A historiografia artística portuguesa do século XIX emergiu cerca de 1815 com os pintores Cyrillo Volkmar Machado e José da Cunha Taborda, adquiriu consistência trinta anos depois com o embaixador da Prússia Atanásio Raczynski, ganhou sofisticação crítica com Ramalho Ortigão, mas foi sem dúvida Joaquim de Vasconcelos que lhe deu a melhor expressão e o maior fôlego renovador. Nasceu no seio dos discursos sobre a nobreza das artes do desenho, encorpou-se no exercício da erudição e coloriu-se de entusiasmo nacional. Tomou assim uma dupla personalidade, mantida até ao Estado Novo, e uma uniformidade estética, que a fez opor-se com tenacidade às correntes «modernas». Terminou na segunda década do século XX com os últimos livros de Joaquim de Vasconcelos e uma pronunciada mudança de gerações.
Até 1780, os estudos eram raros, merecendo destaque algumas produções literárias inéditas do pintor e arquitecto Francisco de Holanda (Lisboa, 1517 – Lisboa, 1584) e do pintor Félix da Costa Meesen (1639-1712). O escultor Machado de Castro (Coimbra, 1731 – Lisboa, 1822) exprime o século XVIII através de opúsculos sobre os méritos e a utilidade das artes do desenho.
A intenção propriamente historiográfica começou a despontar, como dissemos, em 1815, com artistas que escreviam para salvaguardar a memória e a importância da sua arte. Cyrillo Volkmar Machado e José da Cunha Taborda exprimem este início, realizado sob o signo das regras clássicas e do enfoque biográfico. Naquele ano, o pintor régio José da Cunha Taborda (Fundão, 1766 – Lisboa, 1834), activo nos Palácios da Ajuda e de Mafra, acrescentou uma Memória dos mais Famosos Pintores Portugueses à tradução das Regras da Arte da Pintura, de Prunetti. Em 1823, numa obra já póstuma, o pintor Cyrillo Volkmar Machado (Lisboa, 1748-1823) apresentou uma Colecção de Memórias Relativas às Vidas dos Pintores e Escultores, Arquitectos e Gravadores Portugueses e dos Estrangeiros que Estiveram em Portugal, que abrange quase centena e meia de nomes. Paulo Varela Gomes considera-o «o primeiro historiador da Arte português e o homem que no nosso país mais escreveu sobre questões artísticas entre Francisco de Holanda e o final do século XIX» (A Confissão de Cyrillo, 1992, p. 15).

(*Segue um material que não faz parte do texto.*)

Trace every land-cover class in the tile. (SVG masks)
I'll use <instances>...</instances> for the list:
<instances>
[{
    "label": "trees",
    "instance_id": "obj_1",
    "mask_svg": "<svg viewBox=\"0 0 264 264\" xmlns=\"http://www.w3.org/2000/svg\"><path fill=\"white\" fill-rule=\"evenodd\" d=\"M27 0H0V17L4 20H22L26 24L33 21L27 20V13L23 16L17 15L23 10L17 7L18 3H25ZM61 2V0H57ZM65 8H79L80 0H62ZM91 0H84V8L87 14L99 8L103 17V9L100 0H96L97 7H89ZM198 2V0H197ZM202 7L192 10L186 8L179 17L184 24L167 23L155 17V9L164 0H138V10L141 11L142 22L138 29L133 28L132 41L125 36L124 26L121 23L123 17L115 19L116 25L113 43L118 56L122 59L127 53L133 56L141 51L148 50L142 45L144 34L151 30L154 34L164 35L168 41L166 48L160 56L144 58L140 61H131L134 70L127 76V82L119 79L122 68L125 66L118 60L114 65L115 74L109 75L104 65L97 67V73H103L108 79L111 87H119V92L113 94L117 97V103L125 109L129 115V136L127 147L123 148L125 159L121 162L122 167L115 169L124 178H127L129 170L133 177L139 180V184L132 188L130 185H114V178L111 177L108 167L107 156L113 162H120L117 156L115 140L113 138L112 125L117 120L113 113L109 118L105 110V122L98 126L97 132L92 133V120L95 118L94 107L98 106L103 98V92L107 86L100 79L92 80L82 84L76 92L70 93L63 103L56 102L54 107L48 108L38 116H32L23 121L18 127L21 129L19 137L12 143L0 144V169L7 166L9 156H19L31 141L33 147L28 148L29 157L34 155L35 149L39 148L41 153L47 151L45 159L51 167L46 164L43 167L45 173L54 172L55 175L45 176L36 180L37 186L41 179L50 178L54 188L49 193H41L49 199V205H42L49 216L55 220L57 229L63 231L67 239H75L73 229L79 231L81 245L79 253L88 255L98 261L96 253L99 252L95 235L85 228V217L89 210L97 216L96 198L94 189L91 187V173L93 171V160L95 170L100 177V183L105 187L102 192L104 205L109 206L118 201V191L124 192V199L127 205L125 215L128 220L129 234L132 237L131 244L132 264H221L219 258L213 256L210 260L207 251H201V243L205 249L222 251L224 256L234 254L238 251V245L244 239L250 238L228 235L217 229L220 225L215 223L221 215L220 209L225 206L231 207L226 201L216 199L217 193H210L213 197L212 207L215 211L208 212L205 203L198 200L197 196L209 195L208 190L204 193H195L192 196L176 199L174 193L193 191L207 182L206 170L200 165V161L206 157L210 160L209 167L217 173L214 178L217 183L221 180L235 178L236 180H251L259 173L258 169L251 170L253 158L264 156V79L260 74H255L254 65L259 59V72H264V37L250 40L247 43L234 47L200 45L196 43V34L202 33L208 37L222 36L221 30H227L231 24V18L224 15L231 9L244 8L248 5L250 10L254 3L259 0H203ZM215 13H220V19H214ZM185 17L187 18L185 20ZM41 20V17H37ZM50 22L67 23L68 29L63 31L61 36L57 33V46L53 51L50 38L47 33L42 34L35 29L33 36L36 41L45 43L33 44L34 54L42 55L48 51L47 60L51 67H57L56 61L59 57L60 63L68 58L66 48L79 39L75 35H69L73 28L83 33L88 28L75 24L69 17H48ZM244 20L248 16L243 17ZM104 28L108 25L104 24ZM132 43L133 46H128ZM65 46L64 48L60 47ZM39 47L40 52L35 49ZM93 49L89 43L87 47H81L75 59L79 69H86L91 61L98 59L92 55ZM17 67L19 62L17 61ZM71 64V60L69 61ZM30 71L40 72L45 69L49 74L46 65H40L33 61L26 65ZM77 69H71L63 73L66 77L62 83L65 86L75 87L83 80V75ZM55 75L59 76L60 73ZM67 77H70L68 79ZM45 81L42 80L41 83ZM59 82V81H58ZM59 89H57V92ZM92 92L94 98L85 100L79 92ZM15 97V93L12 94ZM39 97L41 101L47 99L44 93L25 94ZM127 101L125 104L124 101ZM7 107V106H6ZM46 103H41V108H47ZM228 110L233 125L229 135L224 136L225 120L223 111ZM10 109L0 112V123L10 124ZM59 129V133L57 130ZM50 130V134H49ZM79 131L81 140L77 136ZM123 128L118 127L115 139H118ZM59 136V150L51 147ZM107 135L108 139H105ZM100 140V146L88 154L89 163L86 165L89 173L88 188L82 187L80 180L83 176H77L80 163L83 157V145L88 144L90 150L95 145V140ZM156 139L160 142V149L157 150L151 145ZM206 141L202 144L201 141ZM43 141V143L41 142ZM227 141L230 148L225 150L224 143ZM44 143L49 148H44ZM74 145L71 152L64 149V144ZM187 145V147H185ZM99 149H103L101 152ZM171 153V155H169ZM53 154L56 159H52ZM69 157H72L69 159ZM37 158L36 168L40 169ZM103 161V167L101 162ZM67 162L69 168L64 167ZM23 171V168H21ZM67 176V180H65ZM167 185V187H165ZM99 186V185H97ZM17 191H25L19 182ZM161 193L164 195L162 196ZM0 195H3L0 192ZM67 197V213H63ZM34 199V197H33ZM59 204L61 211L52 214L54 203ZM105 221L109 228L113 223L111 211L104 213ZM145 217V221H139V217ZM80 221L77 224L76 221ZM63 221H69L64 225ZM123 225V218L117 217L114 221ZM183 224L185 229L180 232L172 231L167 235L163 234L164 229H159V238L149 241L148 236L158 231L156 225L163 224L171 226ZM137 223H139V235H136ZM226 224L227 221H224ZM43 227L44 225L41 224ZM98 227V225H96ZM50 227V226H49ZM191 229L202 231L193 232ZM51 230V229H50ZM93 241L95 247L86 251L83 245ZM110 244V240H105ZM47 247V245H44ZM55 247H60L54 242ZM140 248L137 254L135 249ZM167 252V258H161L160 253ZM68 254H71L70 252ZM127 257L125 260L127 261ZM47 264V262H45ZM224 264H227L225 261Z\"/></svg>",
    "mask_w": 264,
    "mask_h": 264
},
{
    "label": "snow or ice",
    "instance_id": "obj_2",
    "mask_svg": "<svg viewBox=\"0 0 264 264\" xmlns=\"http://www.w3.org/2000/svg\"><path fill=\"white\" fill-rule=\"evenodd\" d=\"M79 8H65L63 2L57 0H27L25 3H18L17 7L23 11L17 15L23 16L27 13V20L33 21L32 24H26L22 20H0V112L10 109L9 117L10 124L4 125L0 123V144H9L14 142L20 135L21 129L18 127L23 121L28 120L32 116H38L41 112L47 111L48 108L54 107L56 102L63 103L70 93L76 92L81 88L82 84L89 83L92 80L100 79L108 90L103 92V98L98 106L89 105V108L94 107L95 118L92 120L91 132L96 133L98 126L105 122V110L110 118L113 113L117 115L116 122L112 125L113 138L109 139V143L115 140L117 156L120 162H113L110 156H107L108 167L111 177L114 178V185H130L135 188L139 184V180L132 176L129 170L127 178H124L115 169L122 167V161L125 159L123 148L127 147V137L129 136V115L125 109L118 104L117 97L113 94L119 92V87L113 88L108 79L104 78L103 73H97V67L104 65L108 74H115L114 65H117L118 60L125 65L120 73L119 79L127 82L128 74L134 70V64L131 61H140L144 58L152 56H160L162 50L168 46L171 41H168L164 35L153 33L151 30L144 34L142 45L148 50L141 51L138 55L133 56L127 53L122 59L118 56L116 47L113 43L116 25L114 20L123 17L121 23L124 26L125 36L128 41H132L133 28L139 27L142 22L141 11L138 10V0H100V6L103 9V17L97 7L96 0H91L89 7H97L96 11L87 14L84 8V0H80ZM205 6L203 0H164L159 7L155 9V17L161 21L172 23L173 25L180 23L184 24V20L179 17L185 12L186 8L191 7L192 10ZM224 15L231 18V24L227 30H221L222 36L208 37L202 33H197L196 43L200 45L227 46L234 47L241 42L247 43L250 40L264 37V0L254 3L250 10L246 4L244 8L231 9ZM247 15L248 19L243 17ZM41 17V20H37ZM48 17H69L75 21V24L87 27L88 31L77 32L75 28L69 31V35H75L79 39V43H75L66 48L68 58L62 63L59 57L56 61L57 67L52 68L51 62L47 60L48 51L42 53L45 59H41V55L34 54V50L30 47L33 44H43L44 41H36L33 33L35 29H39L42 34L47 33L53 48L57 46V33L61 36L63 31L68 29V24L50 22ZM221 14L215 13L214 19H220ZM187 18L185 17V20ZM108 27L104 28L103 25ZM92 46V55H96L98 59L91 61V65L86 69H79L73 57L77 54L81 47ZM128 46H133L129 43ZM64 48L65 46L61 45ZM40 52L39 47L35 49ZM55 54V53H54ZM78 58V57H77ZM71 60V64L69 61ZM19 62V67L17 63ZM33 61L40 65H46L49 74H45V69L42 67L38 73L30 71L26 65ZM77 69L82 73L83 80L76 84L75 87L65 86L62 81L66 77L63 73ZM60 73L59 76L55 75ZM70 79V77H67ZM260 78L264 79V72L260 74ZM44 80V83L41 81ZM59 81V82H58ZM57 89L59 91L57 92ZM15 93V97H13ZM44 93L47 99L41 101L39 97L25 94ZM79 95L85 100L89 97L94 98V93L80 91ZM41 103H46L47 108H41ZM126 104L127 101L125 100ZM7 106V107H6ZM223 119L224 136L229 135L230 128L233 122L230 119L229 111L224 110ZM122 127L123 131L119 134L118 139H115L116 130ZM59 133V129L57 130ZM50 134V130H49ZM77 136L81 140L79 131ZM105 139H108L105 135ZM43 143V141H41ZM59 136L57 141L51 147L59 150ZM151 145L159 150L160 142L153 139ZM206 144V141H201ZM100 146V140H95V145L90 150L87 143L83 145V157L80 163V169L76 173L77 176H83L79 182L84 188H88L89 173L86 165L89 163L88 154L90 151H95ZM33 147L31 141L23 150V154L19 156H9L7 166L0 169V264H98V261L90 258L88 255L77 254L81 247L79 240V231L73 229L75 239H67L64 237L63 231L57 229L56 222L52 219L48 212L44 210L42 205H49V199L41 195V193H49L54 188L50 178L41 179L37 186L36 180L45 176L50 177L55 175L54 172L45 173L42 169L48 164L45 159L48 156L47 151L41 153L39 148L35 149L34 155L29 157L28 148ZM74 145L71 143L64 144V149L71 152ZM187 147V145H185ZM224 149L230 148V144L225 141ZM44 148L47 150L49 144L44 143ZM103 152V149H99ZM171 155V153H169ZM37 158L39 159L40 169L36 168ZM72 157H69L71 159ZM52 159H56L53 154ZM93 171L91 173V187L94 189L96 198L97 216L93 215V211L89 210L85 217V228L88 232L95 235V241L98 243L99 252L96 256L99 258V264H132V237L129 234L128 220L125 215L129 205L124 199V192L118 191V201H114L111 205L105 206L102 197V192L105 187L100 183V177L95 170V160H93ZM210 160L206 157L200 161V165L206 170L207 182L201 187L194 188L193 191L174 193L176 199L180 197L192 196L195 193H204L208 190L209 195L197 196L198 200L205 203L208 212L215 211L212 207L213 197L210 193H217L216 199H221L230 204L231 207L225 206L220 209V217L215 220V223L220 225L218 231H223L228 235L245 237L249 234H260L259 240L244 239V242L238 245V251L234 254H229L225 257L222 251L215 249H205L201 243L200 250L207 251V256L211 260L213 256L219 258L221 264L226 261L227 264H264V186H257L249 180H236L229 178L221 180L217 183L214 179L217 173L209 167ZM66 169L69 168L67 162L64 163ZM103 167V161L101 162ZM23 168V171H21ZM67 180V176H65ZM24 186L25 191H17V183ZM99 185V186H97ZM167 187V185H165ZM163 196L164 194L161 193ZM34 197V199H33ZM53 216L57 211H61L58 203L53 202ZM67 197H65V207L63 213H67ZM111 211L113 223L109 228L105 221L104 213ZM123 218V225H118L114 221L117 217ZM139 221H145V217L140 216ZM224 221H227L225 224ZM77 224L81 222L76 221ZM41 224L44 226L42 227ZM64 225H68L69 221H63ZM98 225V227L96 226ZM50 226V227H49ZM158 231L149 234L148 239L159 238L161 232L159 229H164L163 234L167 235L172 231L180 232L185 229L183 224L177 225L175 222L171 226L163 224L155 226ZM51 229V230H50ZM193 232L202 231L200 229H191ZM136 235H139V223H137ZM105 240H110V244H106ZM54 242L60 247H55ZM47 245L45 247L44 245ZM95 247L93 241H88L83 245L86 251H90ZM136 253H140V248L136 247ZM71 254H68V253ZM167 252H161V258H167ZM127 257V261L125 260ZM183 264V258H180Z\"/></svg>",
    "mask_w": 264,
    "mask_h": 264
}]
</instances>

Estudou pintura com um tio, frequentou academias em Sevilha e Roma, fundou em Lisboa uma efémera aula de desenho e trabalhou em Mafra durante mais de uma década, aqui tendo acentuado o seu pendor erudito, expresso em obras como Conversações Sobre a Pintura, Escultura e Arquitectura (1794-1798) e Nova Academia da Pintura (1817) e na tradução de Honras da Pintura, Escultura e Arquitectura, de Bellori (1815). A Colecção tornou-se uma referência obrigatória pela síntese bibliográfica e pelas informações sobre a arte do seu tempo.